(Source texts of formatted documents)
============================================================

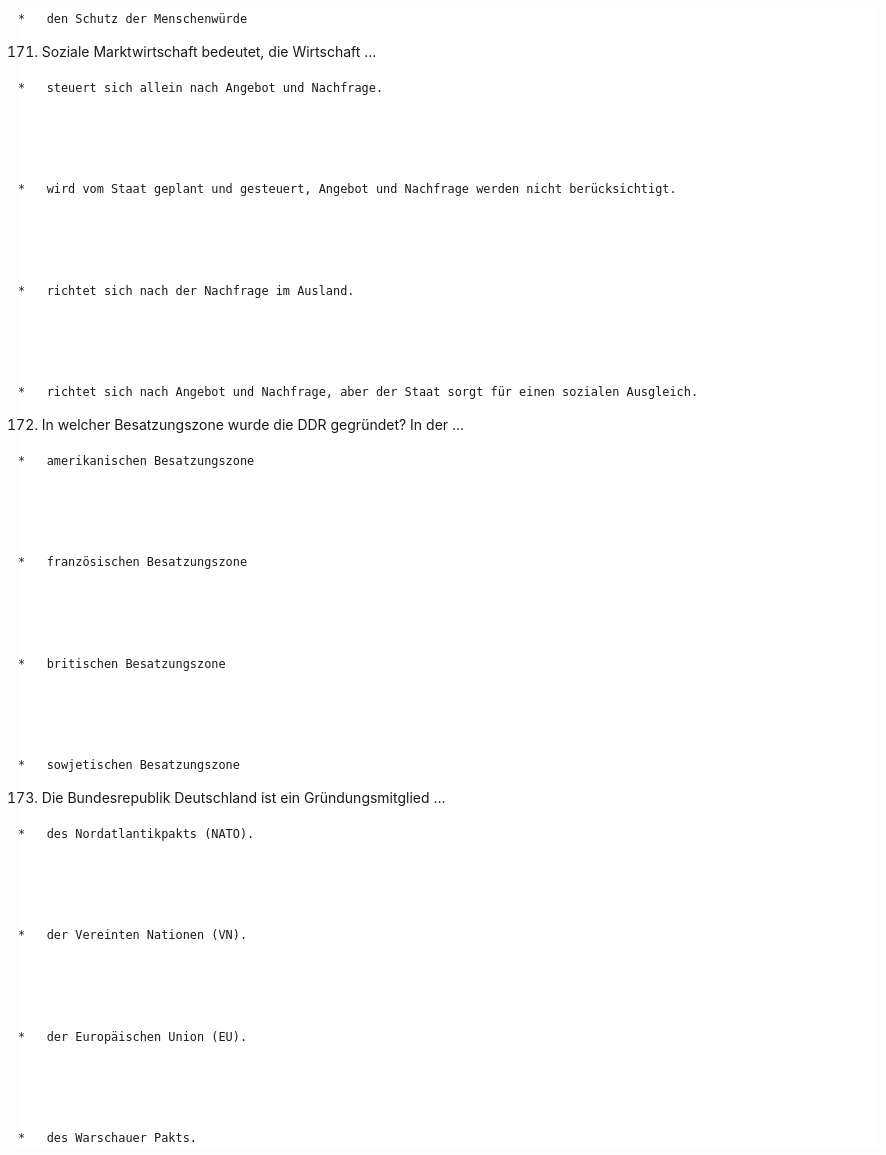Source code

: 
    *   den Schutz der Menschenwürde








171. Soziale Marktwirtschaft bedeutet, die Wirtschaft …

    *   steuert sich allein nach Angebot und Nachfrage.




    *   wird vom Staat geplant und gesteuert, Angebot und Nachfrage werden nicht berücksichtigt.




    *   richtet sich nach der Nachfrage im Ausland.




    *   richtet sich nach Angebot und Nachfrage, aber der Staat sorgt für einen sozialen Ausgleich.








172. In welcher Besatzungszone wurde die DDR gegründet? In der …

    *   amerikanischen Besatzungszone




    *   französischen Besatzungszone




    *   britischen Besatzungszone




    *   sowjetischen Besatzungszone








173. Die Bundesrepublik Deutschland ist ein Gründungsmitglied …

    *   des Nordatlantikpakts (NATO).




    *   der Vereinten Nationen (VN).




    *   der Europäischen Union (EU).




    *   des Warschauer Pakts.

============================================================

◆ **What to work on**:
Each line from the one that holds "Europäischen Union (EU)." to the end of the records above should be transcribed exactly, both ends included.

◆ **Reply**:
    *   der Europäischen Union (EU).




    *   des Warschauer Pakts.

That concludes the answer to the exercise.